→ PROVIDED DATA
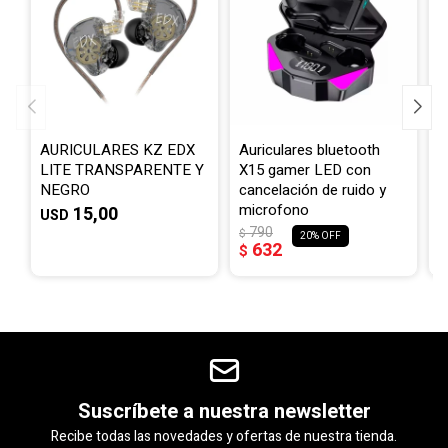
AURICULARES KZ EDX
Auriculares bluetooth
A
LITE TRANSPARENTE Y
X15 gamer LED con
i
NEGRO
cancelación de ruido y
c
microfono
15,00
USD
$
$
790
$
20
632
$
Suscríbete a nuestra newsletter
Recibe todas las novedades y ofertas de nuestra tienda.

→ THE TASK
Select from the material above each line in which the string "nuestra" appears, and list those lines.

→ SOLUTION
Suscríbete a nuestra newsletter
Recibe todas las novedades y ofertas de nuestra tienda.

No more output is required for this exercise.